91248c38bd1b3ca593038325667434f414f4141I’ve been in the mood for comfort reading lately. I do have some weightier books also in progress, but I’m finding I can’t get through a 784 page book that’s not about the happiest themes in the world without breaks. (I don’t use this blog to get political, but I’m sure if you pay attention to my location, hints I’ve dropped about my background, and general likes, it’s not a stretch to figure out where I fall out on the recent elections.) I have read this book before, but lord only knows when – it could be anywhere from high school on.

This is one of my favorite of McKinley’s books. It’s wholly original (at least half her work is inspired by fairy tales and other folklore) – Harry Crewe goes to live in the desert frontier town her brother has been posted to in the colonies after their father dies. Harry’s background is very English colonial, and Damar, the land she finds herself in, has the definite stamp of the desert countries of our Middle East, but with magic, and women that are equal to the men.
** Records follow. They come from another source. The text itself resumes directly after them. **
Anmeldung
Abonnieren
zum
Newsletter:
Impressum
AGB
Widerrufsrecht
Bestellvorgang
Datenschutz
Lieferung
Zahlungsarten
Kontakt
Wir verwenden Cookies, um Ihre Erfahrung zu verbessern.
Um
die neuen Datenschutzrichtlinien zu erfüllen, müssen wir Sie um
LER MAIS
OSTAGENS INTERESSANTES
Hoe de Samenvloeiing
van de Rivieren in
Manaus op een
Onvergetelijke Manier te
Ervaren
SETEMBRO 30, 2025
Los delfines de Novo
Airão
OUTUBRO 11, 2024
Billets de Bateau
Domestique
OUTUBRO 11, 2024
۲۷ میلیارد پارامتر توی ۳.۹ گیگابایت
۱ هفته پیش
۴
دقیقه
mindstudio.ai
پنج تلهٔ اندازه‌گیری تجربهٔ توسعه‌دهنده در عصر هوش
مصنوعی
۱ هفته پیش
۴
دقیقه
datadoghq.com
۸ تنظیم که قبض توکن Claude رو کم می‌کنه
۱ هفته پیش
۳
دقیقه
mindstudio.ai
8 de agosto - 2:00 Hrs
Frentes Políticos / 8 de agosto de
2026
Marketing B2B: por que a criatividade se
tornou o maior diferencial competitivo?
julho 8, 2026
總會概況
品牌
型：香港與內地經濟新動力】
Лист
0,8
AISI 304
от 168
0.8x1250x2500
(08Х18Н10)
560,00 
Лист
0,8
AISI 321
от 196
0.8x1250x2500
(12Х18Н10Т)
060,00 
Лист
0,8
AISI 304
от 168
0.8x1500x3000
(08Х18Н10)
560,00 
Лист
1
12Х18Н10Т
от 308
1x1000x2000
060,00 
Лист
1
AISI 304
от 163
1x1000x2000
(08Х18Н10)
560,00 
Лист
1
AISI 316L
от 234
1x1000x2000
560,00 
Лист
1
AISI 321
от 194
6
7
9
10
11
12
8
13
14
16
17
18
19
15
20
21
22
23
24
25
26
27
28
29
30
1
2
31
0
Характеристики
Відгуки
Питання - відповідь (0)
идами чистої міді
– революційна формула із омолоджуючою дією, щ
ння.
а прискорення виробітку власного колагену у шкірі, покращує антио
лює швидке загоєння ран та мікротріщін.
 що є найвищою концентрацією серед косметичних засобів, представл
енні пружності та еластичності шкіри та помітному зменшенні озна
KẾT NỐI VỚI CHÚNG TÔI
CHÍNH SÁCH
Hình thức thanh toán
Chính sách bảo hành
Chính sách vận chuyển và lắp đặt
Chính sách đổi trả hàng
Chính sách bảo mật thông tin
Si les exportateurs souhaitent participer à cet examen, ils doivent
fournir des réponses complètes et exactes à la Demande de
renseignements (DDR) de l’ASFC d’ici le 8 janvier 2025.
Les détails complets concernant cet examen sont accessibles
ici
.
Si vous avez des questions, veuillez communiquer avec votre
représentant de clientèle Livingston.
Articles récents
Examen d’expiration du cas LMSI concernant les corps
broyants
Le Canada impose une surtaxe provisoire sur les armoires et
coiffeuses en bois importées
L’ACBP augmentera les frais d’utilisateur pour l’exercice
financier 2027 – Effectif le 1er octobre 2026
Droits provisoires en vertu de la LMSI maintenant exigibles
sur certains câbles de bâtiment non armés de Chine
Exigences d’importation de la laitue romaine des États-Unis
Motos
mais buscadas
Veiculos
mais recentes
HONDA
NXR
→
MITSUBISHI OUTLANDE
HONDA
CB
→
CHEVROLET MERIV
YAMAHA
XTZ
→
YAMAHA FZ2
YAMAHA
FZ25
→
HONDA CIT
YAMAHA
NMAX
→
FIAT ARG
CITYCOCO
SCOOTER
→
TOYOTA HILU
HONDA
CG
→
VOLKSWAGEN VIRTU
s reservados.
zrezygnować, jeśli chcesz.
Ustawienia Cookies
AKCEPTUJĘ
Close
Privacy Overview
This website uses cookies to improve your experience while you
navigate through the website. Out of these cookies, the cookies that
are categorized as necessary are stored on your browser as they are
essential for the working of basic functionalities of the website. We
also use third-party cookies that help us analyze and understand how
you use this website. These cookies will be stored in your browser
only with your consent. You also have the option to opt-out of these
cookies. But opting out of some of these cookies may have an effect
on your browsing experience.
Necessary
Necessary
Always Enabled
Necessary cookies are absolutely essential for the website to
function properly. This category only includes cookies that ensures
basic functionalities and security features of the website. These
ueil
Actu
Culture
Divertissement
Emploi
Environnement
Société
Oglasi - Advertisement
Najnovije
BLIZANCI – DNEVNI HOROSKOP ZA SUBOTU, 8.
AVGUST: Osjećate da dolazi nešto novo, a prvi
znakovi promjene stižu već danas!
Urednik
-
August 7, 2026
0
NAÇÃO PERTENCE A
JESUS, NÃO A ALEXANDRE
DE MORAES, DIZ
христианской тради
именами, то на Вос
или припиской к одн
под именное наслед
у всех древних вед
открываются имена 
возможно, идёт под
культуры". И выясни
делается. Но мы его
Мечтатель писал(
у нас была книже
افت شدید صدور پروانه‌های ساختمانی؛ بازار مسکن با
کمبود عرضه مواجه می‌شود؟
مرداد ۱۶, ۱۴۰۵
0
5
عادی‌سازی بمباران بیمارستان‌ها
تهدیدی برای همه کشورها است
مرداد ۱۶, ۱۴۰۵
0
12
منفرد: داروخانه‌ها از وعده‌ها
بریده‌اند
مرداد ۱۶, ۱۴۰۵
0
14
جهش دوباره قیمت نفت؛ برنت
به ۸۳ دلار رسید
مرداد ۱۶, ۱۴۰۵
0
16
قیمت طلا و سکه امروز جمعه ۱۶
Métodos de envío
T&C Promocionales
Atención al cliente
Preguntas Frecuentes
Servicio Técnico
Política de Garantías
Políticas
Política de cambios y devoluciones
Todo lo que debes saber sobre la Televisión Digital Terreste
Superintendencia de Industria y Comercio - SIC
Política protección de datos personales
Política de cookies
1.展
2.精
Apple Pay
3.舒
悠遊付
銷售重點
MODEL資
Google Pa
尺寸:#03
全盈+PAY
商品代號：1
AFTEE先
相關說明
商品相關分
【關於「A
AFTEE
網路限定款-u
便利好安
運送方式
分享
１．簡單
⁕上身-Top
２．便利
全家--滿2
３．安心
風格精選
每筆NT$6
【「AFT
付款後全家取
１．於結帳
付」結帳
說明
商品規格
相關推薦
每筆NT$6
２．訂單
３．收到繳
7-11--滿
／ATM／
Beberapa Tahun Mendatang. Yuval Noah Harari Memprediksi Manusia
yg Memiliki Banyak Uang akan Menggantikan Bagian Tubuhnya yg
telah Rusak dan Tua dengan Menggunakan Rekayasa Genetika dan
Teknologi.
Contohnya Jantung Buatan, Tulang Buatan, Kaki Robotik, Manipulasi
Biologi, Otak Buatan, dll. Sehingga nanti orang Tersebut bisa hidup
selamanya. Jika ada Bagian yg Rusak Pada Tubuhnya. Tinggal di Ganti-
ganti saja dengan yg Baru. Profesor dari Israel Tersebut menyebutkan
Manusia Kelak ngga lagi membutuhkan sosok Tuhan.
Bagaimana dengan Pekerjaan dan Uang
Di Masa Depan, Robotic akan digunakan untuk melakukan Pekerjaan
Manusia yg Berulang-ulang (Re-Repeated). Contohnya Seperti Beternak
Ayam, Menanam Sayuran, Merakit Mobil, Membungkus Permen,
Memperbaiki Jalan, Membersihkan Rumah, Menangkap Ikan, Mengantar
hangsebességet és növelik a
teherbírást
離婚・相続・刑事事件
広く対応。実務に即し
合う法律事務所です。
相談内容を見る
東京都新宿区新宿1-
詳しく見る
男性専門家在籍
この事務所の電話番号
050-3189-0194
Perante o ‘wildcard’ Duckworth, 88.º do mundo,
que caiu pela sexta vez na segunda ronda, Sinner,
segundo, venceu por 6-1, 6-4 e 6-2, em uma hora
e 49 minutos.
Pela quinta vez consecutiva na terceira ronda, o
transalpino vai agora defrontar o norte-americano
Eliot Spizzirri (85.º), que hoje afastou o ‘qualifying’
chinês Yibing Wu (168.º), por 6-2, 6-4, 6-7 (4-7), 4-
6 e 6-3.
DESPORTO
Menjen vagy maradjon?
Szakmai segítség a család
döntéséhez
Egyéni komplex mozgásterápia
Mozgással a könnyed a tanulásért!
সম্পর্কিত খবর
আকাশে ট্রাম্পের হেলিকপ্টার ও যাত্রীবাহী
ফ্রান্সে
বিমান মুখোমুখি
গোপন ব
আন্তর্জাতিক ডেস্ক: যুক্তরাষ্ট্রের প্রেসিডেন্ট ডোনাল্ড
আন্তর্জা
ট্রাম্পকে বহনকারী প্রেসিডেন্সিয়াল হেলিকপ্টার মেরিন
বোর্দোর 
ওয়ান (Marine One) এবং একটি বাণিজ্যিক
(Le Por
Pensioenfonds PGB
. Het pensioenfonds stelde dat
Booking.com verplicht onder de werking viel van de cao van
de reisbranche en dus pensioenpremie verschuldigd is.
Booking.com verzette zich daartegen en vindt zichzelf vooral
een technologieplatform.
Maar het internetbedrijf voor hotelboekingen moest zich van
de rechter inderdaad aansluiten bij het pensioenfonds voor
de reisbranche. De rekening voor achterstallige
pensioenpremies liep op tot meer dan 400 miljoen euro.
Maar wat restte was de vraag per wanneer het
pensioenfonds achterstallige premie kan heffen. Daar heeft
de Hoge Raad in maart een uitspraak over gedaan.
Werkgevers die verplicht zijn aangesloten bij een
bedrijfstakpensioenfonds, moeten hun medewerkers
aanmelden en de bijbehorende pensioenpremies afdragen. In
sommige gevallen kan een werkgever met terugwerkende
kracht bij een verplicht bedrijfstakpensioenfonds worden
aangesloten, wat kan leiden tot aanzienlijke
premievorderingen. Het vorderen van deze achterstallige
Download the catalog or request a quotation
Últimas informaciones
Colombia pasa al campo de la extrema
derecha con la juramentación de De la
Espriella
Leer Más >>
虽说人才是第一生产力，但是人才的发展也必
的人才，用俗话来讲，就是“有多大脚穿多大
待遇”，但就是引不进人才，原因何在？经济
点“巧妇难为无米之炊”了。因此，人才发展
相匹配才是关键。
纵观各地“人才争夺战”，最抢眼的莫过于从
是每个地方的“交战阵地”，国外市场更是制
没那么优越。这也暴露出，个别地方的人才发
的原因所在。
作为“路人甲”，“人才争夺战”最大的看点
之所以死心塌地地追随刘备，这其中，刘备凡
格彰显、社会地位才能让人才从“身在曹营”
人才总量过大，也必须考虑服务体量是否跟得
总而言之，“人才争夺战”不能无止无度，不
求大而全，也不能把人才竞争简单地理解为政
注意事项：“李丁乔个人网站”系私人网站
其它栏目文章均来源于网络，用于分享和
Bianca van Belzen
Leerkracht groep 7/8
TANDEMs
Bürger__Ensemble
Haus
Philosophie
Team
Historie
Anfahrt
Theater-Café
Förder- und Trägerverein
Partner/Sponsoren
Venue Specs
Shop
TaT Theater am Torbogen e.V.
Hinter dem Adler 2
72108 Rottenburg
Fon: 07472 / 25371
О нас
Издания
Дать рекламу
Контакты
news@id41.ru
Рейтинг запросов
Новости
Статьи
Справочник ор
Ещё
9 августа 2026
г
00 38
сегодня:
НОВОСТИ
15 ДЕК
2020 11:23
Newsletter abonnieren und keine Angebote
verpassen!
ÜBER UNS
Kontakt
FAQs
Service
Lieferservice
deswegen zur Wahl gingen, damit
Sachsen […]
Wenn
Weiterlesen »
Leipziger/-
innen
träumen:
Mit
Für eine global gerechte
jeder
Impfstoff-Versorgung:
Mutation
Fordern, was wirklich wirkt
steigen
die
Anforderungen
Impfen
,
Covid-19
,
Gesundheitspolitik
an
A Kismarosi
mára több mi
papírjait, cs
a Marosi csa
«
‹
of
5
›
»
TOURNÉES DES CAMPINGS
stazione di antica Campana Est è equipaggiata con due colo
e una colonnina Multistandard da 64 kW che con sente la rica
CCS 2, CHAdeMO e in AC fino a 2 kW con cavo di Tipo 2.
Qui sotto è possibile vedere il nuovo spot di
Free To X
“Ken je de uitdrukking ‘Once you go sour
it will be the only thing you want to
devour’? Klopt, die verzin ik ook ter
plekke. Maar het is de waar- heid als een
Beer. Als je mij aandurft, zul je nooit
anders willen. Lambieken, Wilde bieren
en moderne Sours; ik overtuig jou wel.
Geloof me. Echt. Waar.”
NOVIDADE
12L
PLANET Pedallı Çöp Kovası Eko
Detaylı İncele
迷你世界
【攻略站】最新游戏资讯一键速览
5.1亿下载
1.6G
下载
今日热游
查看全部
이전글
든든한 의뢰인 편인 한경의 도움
For reasons it’s better to read about, the King kidnaps Harry, but treats her with all honor, and she quickly rises up into the ranks of the kingdom’s heroes. And it’s just in time, as the Northern Kingdom is invading, and threatens both the Damarians, and Harry’s people.

This sounds way more simplistic than this book actually is – it’s such a richer story than what I can convey, and I need to reread it more often. Comfort reading at its finest.